- Date: 15 – 20 May
- Edition: 14th
- Surface: Clay
- Location: Bordeaux, France

Champions

Singles
- Ugo Humbert

Doubles
- Lloyd Glasspool / Harri Heliövaara
- ← 2022 · BNP Paribas Primrose Bordeaux · 2024 →

= 2023 BNP Paribas Primrose Bordeaux =

The 2023 BNP Paribas Primrose Bordeaux was a professional tennis tournament played on clay courts. It was the 14th edition of the tournament and part of the 2023 ATP Challenger Tour.

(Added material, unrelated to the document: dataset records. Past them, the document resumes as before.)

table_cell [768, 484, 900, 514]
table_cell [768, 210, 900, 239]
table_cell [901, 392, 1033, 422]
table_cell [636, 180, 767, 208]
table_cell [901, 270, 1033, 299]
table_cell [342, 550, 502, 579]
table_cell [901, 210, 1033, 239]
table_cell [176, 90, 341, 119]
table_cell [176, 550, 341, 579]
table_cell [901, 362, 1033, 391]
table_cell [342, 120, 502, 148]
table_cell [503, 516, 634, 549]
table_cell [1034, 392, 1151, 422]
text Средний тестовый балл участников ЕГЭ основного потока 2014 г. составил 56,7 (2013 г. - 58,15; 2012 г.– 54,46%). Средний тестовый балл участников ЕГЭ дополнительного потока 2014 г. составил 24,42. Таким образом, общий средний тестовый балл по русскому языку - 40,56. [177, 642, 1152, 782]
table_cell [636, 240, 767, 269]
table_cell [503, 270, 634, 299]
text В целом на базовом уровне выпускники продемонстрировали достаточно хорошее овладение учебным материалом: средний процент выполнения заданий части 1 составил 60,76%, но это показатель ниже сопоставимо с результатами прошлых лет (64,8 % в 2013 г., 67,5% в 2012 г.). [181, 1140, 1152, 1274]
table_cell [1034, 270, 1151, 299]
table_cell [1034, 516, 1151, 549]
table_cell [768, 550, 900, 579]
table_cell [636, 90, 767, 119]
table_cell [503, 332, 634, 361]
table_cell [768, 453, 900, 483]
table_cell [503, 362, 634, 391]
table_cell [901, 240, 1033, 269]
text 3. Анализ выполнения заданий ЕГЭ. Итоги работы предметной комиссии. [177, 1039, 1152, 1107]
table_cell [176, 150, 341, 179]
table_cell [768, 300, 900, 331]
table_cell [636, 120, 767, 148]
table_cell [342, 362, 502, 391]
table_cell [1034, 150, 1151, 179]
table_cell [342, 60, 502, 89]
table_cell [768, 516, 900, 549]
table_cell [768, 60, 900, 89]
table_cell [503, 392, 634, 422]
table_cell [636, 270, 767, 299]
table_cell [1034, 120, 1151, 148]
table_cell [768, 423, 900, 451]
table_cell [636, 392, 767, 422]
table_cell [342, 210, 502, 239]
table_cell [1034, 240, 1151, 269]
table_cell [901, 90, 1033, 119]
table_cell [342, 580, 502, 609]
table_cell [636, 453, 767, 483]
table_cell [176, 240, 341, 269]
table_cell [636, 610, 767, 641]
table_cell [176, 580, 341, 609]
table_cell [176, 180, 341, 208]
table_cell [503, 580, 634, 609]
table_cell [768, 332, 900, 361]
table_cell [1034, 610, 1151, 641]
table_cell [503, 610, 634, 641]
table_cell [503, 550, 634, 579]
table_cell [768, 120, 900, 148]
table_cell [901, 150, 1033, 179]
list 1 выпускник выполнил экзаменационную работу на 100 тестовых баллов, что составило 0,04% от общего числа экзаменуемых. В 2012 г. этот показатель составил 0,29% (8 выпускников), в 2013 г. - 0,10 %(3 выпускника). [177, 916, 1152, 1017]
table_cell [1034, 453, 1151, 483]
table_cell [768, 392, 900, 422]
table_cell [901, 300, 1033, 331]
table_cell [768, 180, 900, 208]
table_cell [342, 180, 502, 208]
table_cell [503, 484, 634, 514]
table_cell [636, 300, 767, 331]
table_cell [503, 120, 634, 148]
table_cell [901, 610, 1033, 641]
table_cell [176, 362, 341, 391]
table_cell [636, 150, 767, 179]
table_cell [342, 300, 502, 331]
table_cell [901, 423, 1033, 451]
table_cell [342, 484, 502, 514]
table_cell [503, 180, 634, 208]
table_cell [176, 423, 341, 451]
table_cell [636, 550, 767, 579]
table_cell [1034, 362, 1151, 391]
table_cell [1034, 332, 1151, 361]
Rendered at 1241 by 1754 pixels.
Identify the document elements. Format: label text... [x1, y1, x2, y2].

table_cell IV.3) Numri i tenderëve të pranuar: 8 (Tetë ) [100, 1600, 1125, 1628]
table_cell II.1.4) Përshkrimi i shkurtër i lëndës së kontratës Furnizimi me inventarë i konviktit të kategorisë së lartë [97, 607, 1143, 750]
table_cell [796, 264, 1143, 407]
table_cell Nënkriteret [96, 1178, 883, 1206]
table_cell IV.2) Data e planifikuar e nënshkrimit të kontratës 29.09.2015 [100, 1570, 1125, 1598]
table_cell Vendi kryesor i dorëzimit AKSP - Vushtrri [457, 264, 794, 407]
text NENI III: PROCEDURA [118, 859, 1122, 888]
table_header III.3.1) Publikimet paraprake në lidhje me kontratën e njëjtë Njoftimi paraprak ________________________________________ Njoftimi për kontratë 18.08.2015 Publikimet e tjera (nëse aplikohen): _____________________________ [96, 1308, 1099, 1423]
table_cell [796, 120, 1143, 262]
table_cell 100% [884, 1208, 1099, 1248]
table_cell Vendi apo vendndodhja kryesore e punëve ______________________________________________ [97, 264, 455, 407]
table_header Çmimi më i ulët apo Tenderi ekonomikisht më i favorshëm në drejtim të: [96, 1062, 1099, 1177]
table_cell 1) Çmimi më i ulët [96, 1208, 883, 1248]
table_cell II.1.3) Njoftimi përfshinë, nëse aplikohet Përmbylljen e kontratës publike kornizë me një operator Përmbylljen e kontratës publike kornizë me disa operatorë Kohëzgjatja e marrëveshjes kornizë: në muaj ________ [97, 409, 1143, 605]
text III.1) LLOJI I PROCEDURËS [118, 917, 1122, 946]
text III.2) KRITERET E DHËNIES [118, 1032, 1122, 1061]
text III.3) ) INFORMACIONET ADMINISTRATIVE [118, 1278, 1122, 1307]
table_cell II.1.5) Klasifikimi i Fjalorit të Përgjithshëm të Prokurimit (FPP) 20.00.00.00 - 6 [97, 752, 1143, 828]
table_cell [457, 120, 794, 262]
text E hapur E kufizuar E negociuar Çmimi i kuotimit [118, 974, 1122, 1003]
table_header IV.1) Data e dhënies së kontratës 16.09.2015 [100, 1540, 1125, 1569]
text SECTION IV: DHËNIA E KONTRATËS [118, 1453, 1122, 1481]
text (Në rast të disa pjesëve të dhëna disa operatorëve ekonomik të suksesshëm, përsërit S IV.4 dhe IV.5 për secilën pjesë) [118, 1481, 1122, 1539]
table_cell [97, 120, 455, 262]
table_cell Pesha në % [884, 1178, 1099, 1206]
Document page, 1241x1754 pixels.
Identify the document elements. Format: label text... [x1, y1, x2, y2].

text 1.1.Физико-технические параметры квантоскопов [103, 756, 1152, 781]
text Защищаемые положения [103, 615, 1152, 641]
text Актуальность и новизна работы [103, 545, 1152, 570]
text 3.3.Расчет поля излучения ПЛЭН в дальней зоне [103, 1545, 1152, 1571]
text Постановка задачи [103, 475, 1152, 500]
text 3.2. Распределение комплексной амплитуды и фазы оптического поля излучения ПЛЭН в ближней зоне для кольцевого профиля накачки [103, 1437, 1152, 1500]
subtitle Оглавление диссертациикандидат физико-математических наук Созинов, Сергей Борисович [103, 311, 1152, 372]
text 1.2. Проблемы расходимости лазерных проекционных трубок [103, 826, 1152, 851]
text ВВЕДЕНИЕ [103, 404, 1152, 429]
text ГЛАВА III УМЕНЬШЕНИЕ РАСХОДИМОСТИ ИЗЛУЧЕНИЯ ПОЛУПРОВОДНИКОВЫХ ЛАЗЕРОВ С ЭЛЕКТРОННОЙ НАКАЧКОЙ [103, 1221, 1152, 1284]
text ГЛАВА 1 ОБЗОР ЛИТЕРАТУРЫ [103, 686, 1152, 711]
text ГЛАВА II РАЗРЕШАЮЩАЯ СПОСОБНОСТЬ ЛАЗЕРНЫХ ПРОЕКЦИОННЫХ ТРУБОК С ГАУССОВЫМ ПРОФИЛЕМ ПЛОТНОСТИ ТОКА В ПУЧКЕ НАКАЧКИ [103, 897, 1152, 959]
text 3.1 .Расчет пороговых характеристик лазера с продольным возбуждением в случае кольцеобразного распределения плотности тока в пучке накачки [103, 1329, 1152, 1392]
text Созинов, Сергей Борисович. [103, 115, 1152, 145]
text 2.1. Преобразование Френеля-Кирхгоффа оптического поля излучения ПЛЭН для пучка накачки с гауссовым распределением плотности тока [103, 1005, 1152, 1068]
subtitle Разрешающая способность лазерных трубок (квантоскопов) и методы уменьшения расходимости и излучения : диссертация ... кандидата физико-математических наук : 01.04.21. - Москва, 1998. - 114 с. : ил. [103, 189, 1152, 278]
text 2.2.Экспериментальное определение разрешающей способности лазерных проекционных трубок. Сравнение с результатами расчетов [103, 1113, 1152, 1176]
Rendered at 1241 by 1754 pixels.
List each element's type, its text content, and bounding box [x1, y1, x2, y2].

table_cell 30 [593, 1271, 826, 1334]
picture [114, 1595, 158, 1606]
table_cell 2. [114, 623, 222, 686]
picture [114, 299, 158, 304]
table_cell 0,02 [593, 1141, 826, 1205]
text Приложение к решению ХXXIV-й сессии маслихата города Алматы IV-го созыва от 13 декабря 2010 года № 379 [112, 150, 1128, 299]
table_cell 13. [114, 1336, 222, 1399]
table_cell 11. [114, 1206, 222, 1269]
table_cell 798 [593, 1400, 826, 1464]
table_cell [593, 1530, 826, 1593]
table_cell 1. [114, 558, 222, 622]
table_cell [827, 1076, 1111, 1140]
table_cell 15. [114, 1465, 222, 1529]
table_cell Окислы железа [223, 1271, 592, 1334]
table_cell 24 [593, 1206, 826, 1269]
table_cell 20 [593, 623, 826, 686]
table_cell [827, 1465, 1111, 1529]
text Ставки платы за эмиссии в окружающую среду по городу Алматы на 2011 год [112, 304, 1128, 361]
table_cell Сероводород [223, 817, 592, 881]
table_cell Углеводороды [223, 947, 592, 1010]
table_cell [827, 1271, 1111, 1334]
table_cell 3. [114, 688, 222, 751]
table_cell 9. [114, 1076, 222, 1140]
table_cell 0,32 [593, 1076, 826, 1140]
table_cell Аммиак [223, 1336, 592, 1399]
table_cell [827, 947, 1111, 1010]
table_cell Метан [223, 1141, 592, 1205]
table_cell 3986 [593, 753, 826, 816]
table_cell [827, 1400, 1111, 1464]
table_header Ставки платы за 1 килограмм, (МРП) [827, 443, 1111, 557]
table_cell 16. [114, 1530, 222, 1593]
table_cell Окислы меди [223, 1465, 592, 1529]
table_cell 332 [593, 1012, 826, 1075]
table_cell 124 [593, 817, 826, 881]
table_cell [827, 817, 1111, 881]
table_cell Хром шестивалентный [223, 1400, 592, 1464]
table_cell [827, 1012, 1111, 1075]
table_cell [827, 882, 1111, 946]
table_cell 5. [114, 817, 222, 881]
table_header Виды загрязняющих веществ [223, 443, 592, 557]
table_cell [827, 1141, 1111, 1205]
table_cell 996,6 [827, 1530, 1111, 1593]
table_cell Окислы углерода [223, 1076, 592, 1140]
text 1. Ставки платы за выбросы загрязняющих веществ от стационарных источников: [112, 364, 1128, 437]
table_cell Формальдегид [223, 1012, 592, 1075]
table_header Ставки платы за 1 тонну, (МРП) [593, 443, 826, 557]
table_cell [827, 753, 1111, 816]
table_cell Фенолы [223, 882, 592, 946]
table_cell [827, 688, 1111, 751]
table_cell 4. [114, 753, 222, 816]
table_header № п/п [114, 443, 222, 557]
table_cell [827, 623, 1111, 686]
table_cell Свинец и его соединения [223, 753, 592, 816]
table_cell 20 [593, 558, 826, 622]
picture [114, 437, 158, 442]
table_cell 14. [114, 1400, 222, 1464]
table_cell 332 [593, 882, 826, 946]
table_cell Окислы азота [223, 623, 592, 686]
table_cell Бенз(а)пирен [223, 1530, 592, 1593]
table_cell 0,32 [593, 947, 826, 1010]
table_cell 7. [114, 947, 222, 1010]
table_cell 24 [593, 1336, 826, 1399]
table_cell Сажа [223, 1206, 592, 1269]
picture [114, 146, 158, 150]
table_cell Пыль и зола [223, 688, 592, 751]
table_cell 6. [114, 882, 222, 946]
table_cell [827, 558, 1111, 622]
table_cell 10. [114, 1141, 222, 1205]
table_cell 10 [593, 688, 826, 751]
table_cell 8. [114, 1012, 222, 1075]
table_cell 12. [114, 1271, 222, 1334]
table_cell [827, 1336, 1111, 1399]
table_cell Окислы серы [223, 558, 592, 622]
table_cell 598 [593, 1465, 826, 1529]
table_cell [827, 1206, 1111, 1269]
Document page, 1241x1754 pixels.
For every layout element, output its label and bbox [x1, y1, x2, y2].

It took place in Bordeaux, France between 15 and 20 May 2023.

==Singles main-draw entrants==

===Seeds===

| Country | Player | Rank^{1} | Seed |
|---|---|---|---|
| GER | Jan-Lennard Struff | 28 | 1 |
| GBR | Andy Murray | 42 | 2 |
| FRA | Richard Gasquet | 44 | 3 |
| FRA | Adrian Mannarino | 45 | 4 |
| FRA | Ugo Humbert | 50 | 5 |
| SWE | Mikael Ymer | 52 | 6 |
| ARG | Tomás Martín Etcheverry | 61 | 7 |
| FRA | Corentin Moutet | 67 | 8 |

- ^{1} Rankings are as of 8 May 2023.

===Other entrants===
The following players received wildcards into the singles main draw:
- FRA Mathias Bourgue
- FRA Arthur Cazaux
- FRA Harold Mayot

The following players received entry into the singles main draw as special exempts:
- SRB Hamad Međedović
- FRA Benoît Paire

The following players received entry into the singles main draw as alternates:
- FRA Arthur Fils
- AUS Thanasi Kokkinakis
- GBR Ryan Peniston
- KAZ Timofey Skatov
- AUT Dominic Thiem
- SWE Elias Ymer

The following players received entry from the qualifying draw:
- MAR Elliot Benchetrit
- FRA Ugo Blanchet
- FRA Kyrian Jacquet
- BEL Gauthier Onclin

The following player received entry as a lucky loser:
- BEL Michael Geerts

==Champions==

===Singles===

- FRA Ugo Humbert def. ARG Tomás Martín Etcheverry 7–6^{(7–3)}, 6–4.

===Doubles===

- GBR Lloyd Glasspool / FIN Harri Heliövaara def. FRA Sadio Doumbia / FRA Fabien Reboul 6–4, 6–2.